Key challenges for achieving compliance include:
The directive requires a clear, up-to-date view of digital assets (infrastructure, applications, workstations) to ensure their ongoing security. However, this mapping remains incomplete, especially in hybrid and cloud environments.
NIS 2 mandates rigorous and continuous cybersecurity assessments of providers and partners. Companies need to professionalize these controls, which are still often partial or manual.

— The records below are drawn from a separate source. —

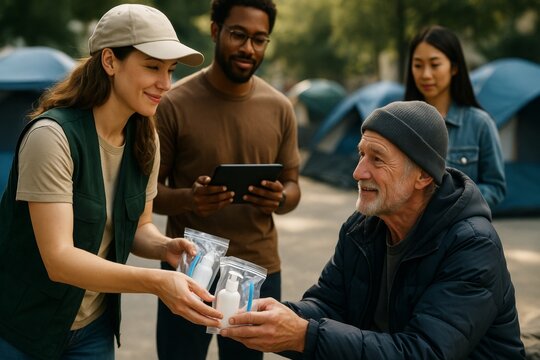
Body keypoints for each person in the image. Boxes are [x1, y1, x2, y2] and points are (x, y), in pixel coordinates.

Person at [0, 4, 223, 360]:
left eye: (170, 70)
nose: (165, 84)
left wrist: (164, 247)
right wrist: (156, 282)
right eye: (152, 67)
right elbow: (59, 260)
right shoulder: (52, 137)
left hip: (93, 332)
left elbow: (139, 225)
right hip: (22, 330)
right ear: (109, 61)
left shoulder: (145, 138)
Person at [220, 101, 526, 359]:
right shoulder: (362, 228)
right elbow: (329, 304)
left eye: (377, 159)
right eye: (361, 154)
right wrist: (279, 317)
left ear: (422, 176)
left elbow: (424, 352)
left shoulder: (472, 246)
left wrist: (303, 335)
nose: (358, 172)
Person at [153, 0, 301, 359]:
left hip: (256, 270)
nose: (249, 48)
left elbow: (294, 186)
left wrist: (279, 199)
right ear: (215, 30)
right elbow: (147, 194)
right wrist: (190, 199)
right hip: (189, 271)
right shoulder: (173, 102)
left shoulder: (280, 107)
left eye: (260, 39)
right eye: (239, 35)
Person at [404, 25, 506, 209]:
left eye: (435, 65)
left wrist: (454, 201)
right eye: (418, 65)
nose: (426, 74)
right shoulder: (401, 122)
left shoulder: (480, 124)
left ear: (454, 68)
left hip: (461, 232)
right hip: (410, 234)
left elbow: (495, 187)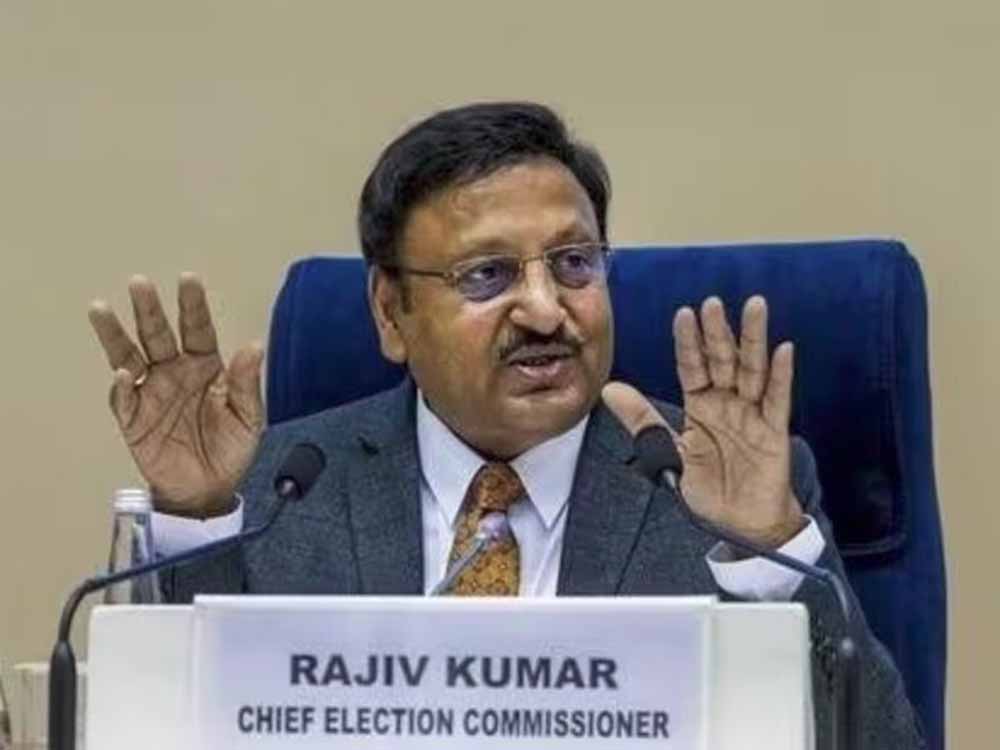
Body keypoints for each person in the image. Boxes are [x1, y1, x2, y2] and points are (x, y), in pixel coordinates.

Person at [88, 102, 924, 746]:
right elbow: (166, 726)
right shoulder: (281, 490)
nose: (545, 309)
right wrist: (195, 520)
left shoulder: (715, 495)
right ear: (390, 311)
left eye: (574, 264)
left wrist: (768, 550)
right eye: (488, 275)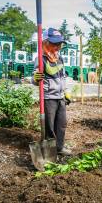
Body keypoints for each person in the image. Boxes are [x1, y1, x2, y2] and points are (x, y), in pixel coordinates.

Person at [32, 28, 72, 156]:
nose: (57, 46)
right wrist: (35, 78)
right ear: (46, 42)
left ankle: (59, 148)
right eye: (55, 43)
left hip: (60, 97)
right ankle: (50, 151)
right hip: (48, 97)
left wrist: (66, 91)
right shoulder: (41, 59)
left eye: (59, 44)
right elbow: (35, 78)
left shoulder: (59, 58)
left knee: (61, 124)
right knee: (49, 126)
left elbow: (63, 77)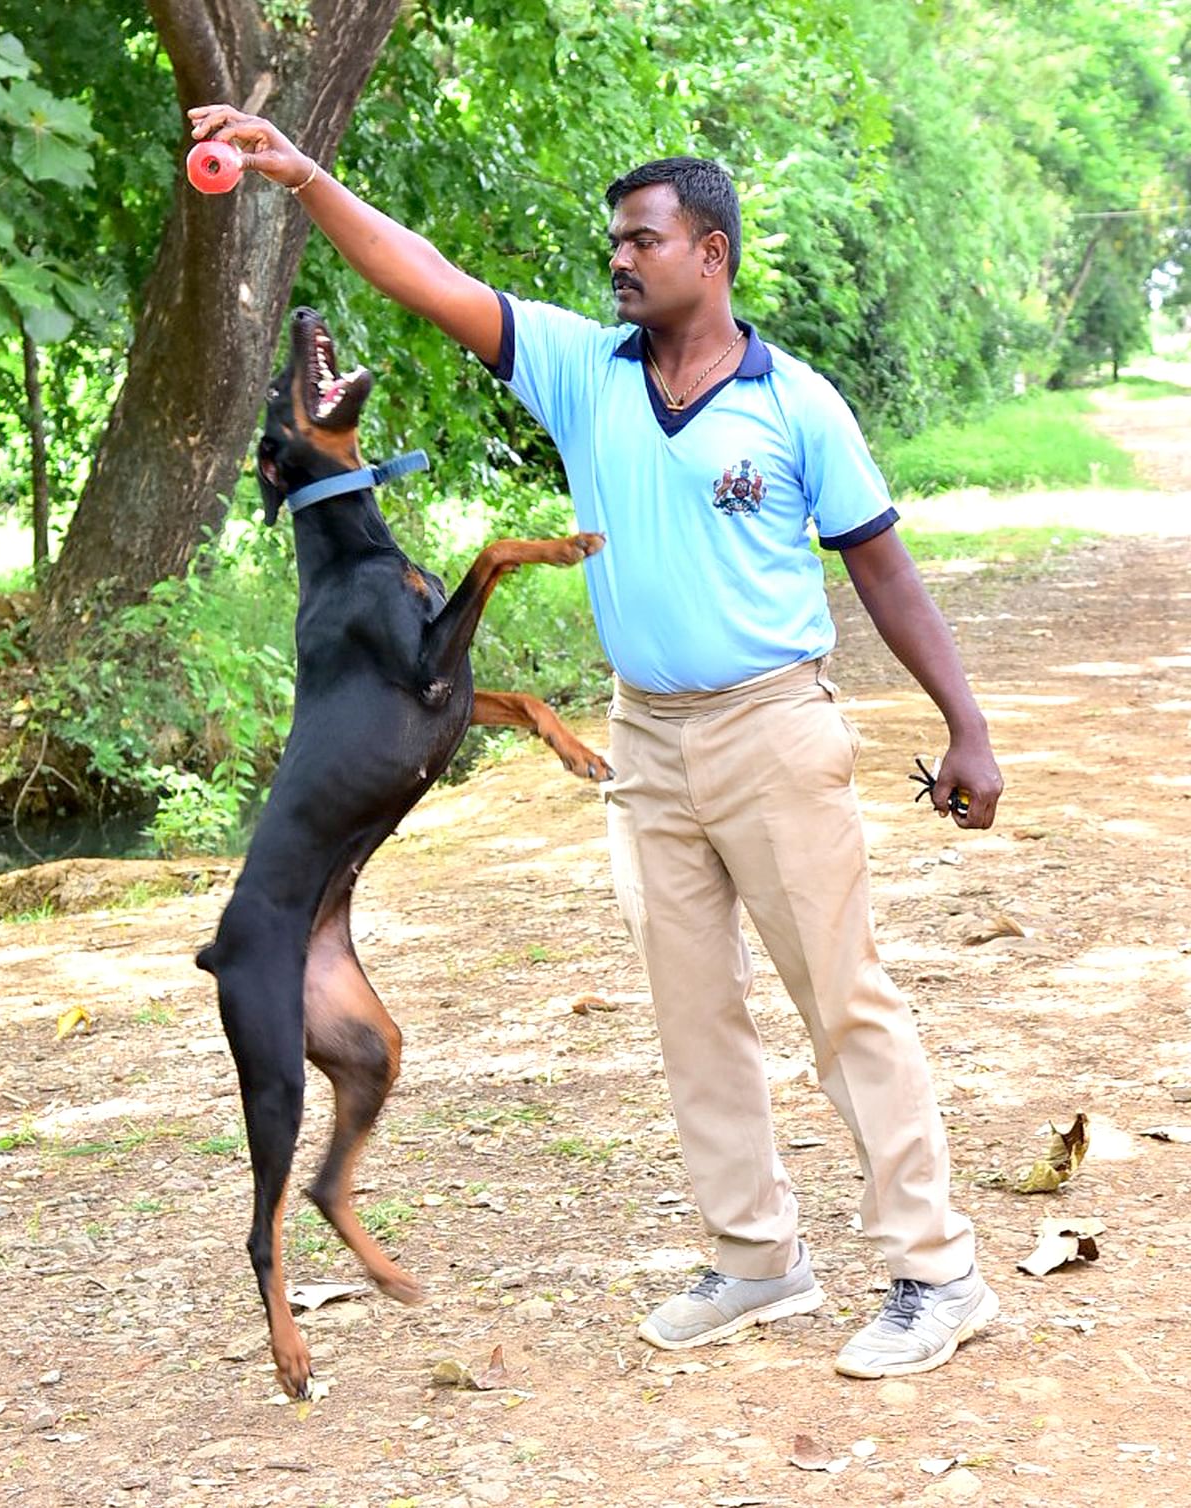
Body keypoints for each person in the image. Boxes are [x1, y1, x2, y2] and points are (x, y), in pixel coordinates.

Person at [187, 104, 1005, 1378]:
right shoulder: (583, 367)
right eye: (614, 241)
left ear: (712, 254)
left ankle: (935, 1269)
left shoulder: (796, 404)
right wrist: (302, 178)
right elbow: (428, 277)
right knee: (694, 1016)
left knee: (843, 1002)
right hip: (647, 740)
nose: (619, 260)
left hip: (773, 727)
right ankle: (755, 1258)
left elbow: (886, 572)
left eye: (644, 239)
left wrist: (968, 725)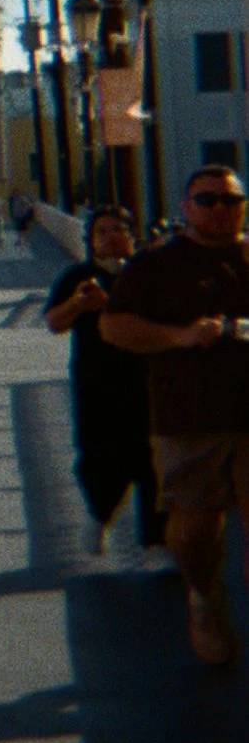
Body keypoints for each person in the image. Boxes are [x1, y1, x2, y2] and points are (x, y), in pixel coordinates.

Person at [102, 165, 249, 667]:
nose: (220, 210)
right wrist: (181, 337)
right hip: (189, 417)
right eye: (207, 200)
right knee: (194, 533)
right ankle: (204, 596)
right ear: (186, 207)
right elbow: (115, 327)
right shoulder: (155, 266)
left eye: (230, 200)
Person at [44, 206, 161, 558]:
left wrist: (106, 303)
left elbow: (153, 320)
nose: (110, 237)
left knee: (150, 461)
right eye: (102, 232)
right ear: (91, 240)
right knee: (98, 458)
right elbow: (54, 322)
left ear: (132, 235)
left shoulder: (148, 276)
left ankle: (155, 543)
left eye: (117, 230)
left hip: (146, 381)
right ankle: (99, 514)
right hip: (97, 383)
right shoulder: (77, 277)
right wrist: (79, 305)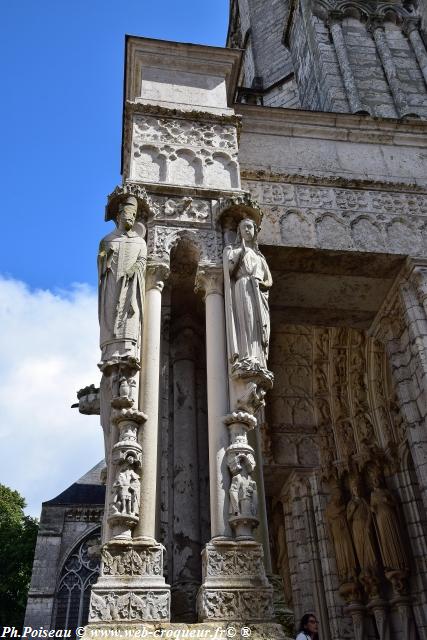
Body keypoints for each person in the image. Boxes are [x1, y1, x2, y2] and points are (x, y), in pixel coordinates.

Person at [223, 217, 272, 373]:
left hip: (258, 290)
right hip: (243, 286)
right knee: (246, 321)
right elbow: (229, 270)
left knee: (258, 325)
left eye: (250, 227)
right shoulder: (234, 250)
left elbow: (269, 279)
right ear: (239, 232)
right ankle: (246, 355)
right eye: (244, 227)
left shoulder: (260, 257)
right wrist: (240, 253)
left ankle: (258, 358)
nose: (247, 230)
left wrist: (263, 284)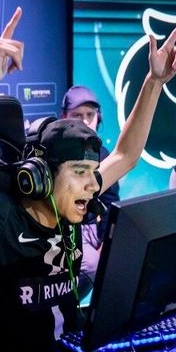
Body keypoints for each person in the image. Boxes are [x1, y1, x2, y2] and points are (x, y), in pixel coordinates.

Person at [0, 6, 176, 352]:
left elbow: (126, 155)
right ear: (41, 177)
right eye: (79, 172)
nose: (93, 185)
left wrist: (154, 81)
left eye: (92, 172)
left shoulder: (68, 204)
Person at [59, 85, 120, 290]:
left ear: (98, 117)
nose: (85, 121)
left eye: (90, 115)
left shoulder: (104, 154)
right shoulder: (53, 151)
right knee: (91, 264)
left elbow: (111, 203)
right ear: (65, 117)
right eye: (78, 115)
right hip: (60, 229)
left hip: (91, 228)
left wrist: (105, 242)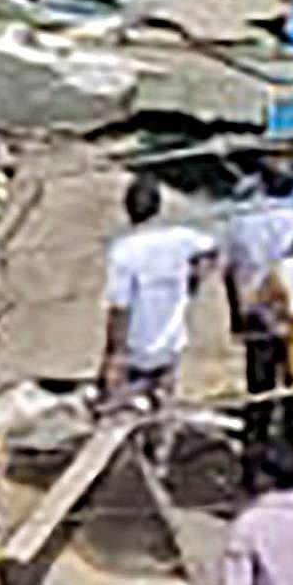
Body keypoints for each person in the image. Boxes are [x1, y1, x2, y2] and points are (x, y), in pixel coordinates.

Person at [100, 175, 219, 412]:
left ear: (127, 208)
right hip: (171, 343)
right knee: (162, 408)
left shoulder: (124, 250)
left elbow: (120, 307)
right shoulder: (181, 239)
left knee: (123, 413)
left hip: (136, 348)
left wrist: (115, 355)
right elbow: (212, 249)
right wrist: (194, 280)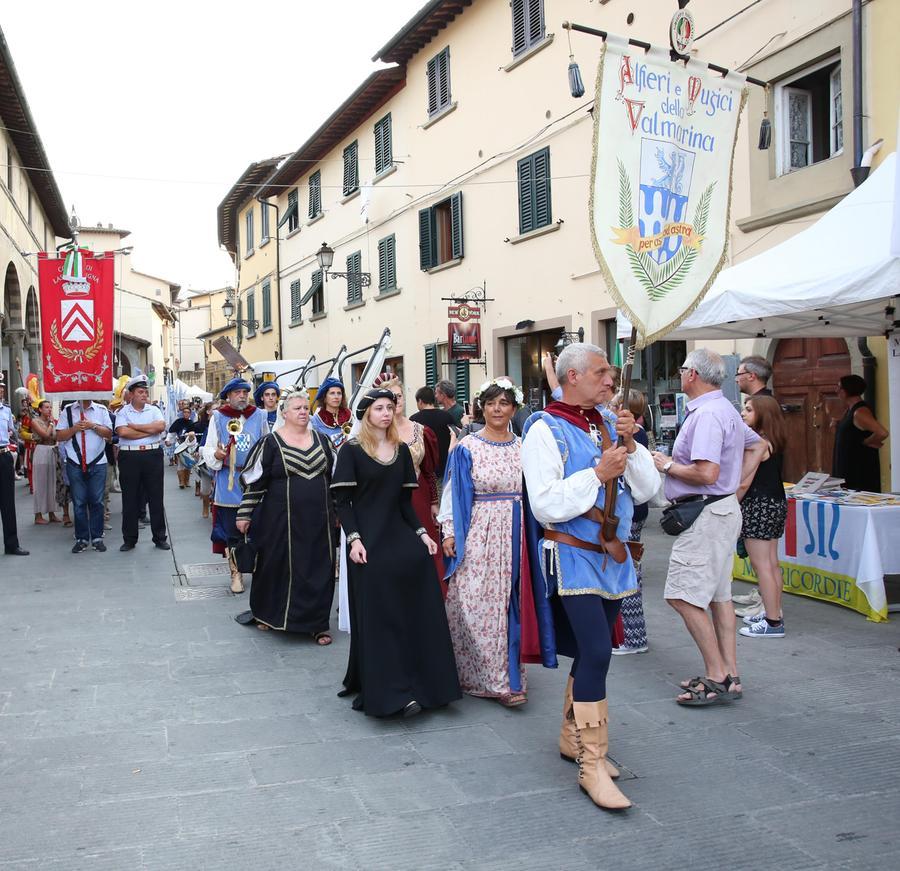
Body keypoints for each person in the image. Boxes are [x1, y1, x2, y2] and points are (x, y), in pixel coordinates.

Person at [521, 343, 658, 811]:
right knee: (597, 650)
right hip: (573, 555)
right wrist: (598, 473)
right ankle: (592, 765)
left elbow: (648, 491)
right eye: (601, 372)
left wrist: (632, 447)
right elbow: (545, 504)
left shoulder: (606, 422)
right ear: (572, 375)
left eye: (611, 372)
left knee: (591, 651)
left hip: (614, 557)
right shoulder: (543, 427)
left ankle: (570, 736)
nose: (610, 380)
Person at [332, 388, 461, 718]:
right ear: (366, 414)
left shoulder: (403, 451)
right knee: (382, 611)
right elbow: (342, 503)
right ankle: (391, 690)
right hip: (369, 541)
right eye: (379, 408)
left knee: (422, 594)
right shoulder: (352, 451)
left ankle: (429, 684)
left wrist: (423, 535)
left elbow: (405, 503)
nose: (386, 413)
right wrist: (354, 540)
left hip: (400, 535)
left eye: (390, 407)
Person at [650, 349, 767, 706]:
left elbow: (706, 472)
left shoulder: (708, 415)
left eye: (683, 368)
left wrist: (667, 465)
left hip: (706, 515)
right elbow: (760, 445)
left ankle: (716, 673)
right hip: (719, 511)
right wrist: (736, 487)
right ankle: (730, 674)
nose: (681, 373)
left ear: (692, 376)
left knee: (682, 596)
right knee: (719, 598)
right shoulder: (725, 409)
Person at [441, 377, 544, 707]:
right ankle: (475, 673)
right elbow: (451, 493)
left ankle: (506, 680)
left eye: (503, 403)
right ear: (481, 408)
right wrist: (450, 532)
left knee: (509, 605)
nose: (497, 409)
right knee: (472, 603)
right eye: (490, 403)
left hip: (517, 533)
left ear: (514, 408)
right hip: (480, 531)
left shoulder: (524, 446)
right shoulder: (468, 447)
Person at [234, 389, 336, 640]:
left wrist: (340, 510)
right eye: (297, 408)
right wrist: (244, 514)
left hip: (320, 521)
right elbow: (254, 482)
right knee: (277, 567)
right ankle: (270, 615)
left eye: (306, 408)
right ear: (284, 413)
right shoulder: (271, 443)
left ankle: (317, 623)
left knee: (319, 568)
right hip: (280, 521)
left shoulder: (323, 441)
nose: (303, 412)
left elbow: (336, 479)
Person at [375, 374, 443, 591]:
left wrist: (434, 501)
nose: (396, 402)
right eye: (390, 398)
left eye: (399, 396)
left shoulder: (420, 431)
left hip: (418, 497)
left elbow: (429, 470)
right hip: (386, 499)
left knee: (423, 548)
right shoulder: (375, 433)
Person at [202, 378, 267, 592]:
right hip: (228, 482)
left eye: (245, 392)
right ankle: (236, 573)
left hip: (254, 481)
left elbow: (268, 445)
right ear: (228, 396)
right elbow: (208, 448)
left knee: (258, 528)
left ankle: (259, 572)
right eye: (237, 392)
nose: (242, 396)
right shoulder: (219, 417)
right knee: (232, 532)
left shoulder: (259, 416)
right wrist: (217, 455)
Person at [736, 395, 788, 639]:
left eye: (748, 409)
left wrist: (732, 501)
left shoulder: (758, 443)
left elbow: (745, 479)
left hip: (758, 505)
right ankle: (773, 611)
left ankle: (773, 622)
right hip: (775, 503)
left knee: (762, 565)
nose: (743, 413)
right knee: (771, 563)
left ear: (763, 415)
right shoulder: (773, 440)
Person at [611, 390, 651, 655]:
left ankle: (634, 637)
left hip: (632, 513)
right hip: (635, 512)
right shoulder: (634, 431)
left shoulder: (633, 434)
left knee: (628, 576)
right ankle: (629, 634)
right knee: (628, 573)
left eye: (615, 404)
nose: (611, 407)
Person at [115, 376, 169, 552]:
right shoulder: (123, 412)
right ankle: (129, 539)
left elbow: (160, 427)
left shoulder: (154, 410)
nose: (144, 395)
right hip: (129, 457)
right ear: (131, 394)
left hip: (152, 454)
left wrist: (136, 427)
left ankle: (160, 537)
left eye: (146, 392)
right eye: (140, 392)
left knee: (156, 497)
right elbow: (123, 432)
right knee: (129, 498)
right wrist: (148, 429)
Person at [55, 398, 113, 553]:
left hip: (98, 461)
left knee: (97, 501)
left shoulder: (101, 410)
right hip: (74, 462)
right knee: (79, 502)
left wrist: (92, 425)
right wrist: (74, 428)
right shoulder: (67, 410)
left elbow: (109, 433)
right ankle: (81, 538)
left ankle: (97, 537)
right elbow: (59, 436)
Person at [832, 374, 888, 492]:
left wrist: (867, 441)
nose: (837, 391)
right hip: (848, 472)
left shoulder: (860, 412)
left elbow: (882, 432)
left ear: (847, 390)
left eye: (839, 387)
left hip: (858, 475)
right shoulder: (850, 410)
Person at [0, 376, 28, 556]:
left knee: (8, 503)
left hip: (3, 456)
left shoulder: (6, 411)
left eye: (2, 388)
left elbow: (11, 432)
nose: (1, 390)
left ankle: (12, 544)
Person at [409, 386, 455, 481]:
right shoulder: (447, 416)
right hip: (446, 466)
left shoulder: (414, 420)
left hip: (425, 468)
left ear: (420, 401)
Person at [29, 398, 60, 524]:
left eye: (50, 407)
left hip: (52, 450)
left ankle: (52, 512)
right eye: (46, 407)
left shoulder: (52, 422)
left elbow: (56, 436)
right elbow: (45, 435)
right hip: (41, 449)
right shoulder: (35, 421)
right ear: (40, 409)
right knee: (41, 483)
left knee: (52, 482)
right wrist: (51, 424)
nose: (49, 409)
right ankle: (38, 515)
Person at [311, 377, 351, 450]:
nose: (336, 397)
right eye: (332, 393)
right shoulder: (316, 420)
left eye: (339, 393)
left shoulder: (350, 415)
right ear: (324, 397)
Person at [168, 405, 196, 489]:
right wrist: (168, 440)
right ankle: (181, 482)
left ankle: (187, 481)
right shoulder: (178, 422)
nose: (186, 414)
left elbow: (196, 434)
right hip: (180, 444)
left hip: (190, 445)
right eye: (185, 412)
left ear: (190, 414)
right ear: (182, 413)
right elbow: (171, 433)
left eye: (188, 412)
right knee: (180, 463)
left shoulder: (192, 423)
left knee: (188, 464)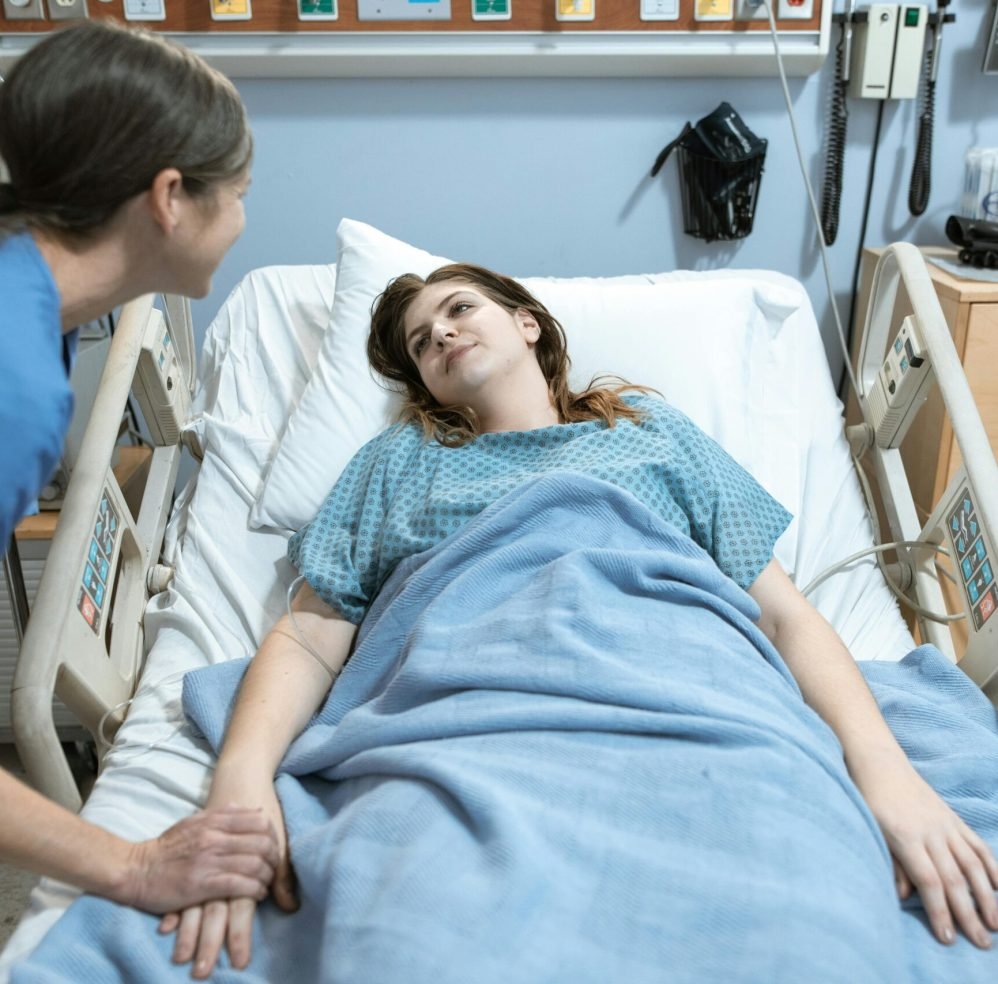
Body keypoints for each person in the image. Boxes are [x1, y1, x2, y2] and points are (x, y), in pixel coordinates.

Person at [170, 263, 998, 978]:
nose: (442, 336)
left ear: (527, 323)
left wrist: (886, 774)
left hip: (700, 699)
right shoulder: (399, 459)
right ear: (423, 384)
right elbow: (311, 635)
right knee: (423, 924)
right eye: (422, 343)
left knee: (806, 921)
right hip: (467, 719)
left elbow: (782, 617)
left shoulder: (652, 434)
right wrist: (241, 783)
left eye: (460, 309)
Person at [0, 21, 283, 918]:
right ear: (170, 198)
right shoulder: (13, 383)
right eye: (237, 193)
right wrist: (130, 866)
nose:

Administration requires enhanced protection (dedicated admin accounts, dedicated workstations, dedicated admin networks), especially for directory services, where a breach could have severe consequences. Despite deployments of PAM (Privileged Access Management) solutions, practices remain fragmented.
Methodology
Maturity levels were assessed against international standards (NIST CSF v2.0 and ISO 27001/2) during evaluation missions conducted by Wavestone consultants, primarily through interviews with security leaders from the organizations involved.
The sample, as of May 2026, includes more than 200 organizations (including 100 with revenues exceeding €1 billion), representing nearly 7 million employees. Data from these individual assessments were then consolidated and analyzed by Wavestone’s team of specialists.